Use blog supporting services like Kachingle so people can support your blog. These are but two more ideas. My 2 cents.
Hi Lilia,
If think you are absolutely right when you say that most of the good things that come out of blogging are the result of being part of a blogging ecosystem.
I think this also counts for other networked tools such as twitter. Often, i hear other people “complaining” about twitter or blogging not being valuable and i just dont agree with them! The difference is yet, that i find it valuable through all the (worldwide) connections that i have online. Connections with people that i mostly dont meet in my daily life. One thing i like to share is that i really started to build on the network when i started participating in online events and course such as learntrends and cck08/09. Also, it is good to keep actively connected with people you meet in eg conference through the commenting on blogs, retweeting, sharing links etc.
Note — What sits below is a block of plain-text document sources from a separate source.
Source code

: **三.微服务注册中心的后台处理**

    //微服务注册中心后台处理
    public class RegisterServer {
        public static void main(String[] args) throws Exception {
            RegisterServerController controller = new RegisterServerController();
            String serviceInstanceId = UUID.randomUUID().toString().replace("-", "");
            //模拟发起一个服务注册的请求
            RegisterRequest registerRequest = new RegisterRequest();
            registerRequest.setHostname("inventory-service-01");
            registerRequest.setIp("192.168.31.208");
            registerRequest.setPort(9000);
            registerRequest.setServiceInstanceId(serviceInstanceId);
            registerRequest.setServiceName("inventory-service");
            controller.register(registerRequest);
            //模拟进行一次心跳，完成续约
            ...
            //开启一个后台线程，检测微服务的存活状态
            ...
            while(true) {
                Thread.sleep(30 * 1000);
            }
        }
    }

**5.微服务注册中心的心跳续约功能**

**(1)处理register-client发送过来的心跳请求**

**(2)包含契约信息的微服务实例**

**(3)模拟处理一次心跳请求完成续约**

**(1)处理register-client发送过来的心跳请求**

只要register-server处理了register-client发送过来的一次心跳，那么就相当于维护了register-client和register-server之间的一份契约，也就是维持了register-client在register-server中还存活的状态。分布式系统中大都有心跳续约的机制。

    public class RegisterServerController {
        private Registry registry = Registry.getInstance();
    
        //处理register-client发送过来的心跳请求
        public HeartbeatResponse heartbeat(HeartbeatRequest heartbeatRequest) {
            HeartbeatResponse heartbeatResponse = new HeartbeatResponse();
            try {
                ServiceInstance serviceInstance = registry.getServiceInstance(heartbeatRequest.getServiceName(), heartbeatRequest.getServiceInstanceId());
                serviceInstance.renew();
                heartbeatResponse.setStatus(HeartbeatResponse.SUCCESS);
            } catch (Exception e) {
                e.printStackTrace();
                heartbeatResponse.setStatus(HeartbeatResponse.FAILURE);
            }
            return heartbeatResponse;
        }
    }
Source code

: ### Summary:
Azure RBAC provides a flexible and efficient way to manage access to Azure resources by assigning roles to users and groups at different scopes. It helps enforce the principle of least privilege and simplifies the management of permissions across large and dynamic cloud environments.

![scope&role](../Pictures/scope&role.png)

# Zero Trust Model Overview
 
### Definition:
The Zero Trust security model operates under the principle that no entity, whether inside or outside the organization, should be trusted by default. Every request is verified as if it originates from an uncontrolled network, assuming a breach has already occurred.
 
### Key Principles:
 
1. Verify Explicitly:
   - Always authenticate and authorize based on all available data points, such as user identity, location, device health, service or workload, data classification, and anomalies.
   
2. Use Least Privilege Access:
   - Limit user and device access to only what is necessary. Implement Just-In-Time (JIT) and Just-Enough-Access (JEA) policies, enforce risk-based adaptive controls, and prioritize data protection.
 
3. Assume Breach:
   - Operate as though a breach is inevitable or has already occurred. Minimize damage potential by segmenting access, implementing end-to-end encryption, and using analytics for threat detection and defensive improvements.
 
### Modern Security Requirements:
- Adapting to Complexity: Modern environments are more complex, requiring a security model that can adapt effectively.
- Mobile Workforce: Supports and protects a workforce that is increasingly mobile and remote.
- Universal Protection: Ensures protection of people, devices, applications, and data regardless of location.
Lilia, I have left this post unread in my feedreader as I keep on re-reading it to help me process your suggestions. Really great way of linking to other sites with some great suggestions (including those by Joost, above, who I have kept in touch with from having met at a conference several years ago, exactly as he mentioned).
I am not familiar with the concept of a blogging ecosystem. Is that a term you coined, or is there literature out there about this? I am asking as in some ways this reminds me of a combination between a community of practice and a networked learning system. How do you see it?